> **DATASET**:
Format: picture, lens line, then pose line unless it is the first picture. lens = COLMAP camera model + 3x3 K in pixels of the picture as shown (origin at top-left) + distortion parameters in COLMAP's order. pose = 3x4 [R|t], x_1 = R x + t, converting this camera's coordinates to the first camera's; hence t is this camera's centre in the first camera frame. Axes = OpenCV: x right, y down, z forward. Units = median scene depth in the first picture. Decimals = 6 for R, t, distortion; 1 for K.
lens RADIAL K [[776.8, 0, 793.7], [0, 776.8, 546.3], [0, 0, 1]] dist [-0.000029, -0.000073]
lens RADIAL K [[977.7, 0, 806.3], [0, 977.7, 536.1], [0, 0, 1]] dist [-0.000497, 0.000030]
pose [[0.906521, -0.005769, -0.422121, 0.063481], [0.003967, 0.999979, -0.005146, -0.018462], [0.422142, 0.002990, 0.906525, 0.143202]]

* * *

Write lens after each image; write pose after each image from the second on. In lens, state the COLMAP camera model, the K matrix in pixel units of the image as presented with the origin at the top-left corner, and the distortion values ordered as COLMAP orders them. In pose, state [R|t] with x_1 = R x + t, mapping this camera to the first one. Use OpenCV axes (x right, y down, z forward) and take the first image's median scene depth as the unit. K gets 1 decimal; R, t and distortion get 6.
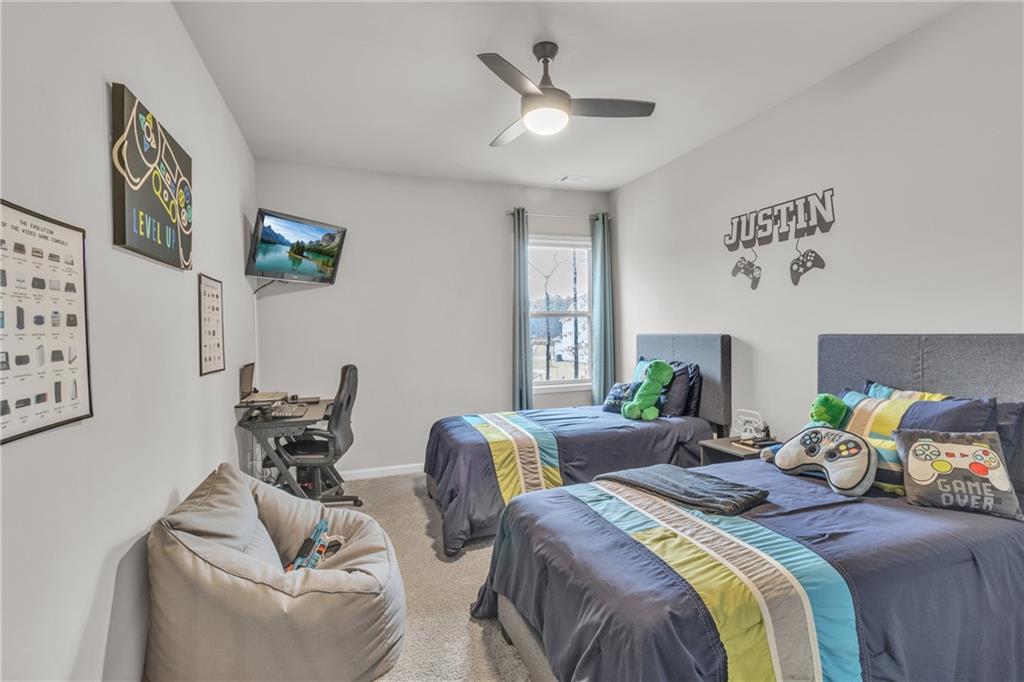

...

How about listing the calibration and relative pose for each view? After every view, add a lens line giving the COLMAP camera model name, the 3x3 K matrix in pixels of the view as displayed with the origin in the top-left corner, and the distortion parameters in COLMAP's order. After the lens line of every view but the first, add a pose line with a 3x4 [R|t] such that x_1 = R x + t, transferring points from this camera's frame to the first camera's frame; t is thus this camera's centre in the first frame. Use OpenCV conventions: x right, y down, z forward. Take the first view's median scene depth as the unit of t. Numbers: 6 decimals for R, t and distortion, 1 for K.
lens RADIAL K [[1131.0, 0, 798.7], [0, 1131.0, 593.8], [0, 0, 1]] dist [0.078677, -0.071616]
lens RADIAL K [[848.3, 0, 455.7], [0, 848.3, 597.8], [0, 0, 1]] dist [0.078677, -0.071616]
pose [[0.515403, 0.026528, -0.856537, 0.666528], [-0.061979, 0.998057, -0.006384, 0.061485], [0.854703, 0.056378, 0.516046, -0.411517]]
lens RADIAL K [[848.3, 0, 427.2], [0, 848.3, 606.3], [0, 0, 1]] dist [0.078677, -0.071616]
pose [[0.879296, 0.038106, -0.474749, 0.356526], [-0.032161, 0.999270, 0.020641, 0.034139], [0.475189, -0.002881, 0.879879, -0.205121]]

> **WHAT THIS TASK INVOLVES**: Render the lines between the ones holding "Format: picture, lens" and "0.002990, 0.906525, 0.143202]]", inclusive, as a JSON list of strings, one string per line, with blank lines left out.

> **COMPLETED TASK**:
[
  "Format: picture, lens line, then pose line unless it is the first picture. lens = COLMAP camera model + 3x3 K in pixels of the picture as shown (origin at top-left) + distortion parameters in COLMAP's order. pose = 3x4 [R|t], x_1 = R x + t, converting this camera's coordinates to the first camera's; hence t is this camera's centre in the first camera frame. Axes = OpenCV: x right, y down, z forward. Units = median scene depth in the first picture. Decimals = 6 for R, t, distortion; 1 for K.",
  "lens RADIAL K [[776.8, 0, 793.7], [0, 776.8, 546.3], [0, 0, 1]] dist [-0.000029, -0.000073]",
  "lens RADIAL K [[977.7, 0, 806.3], [0, 977.7, 536.1], [0, 0, 1]] dist [-0.000497, 0.000030]",
  "pose [[0.906521, -0.005769, -0.422121, 0.063481], [0.003967, 0.999979, -0.005146, -0.018462], [0.422142, 0.002990, 0.906525, 0.143202]]"
]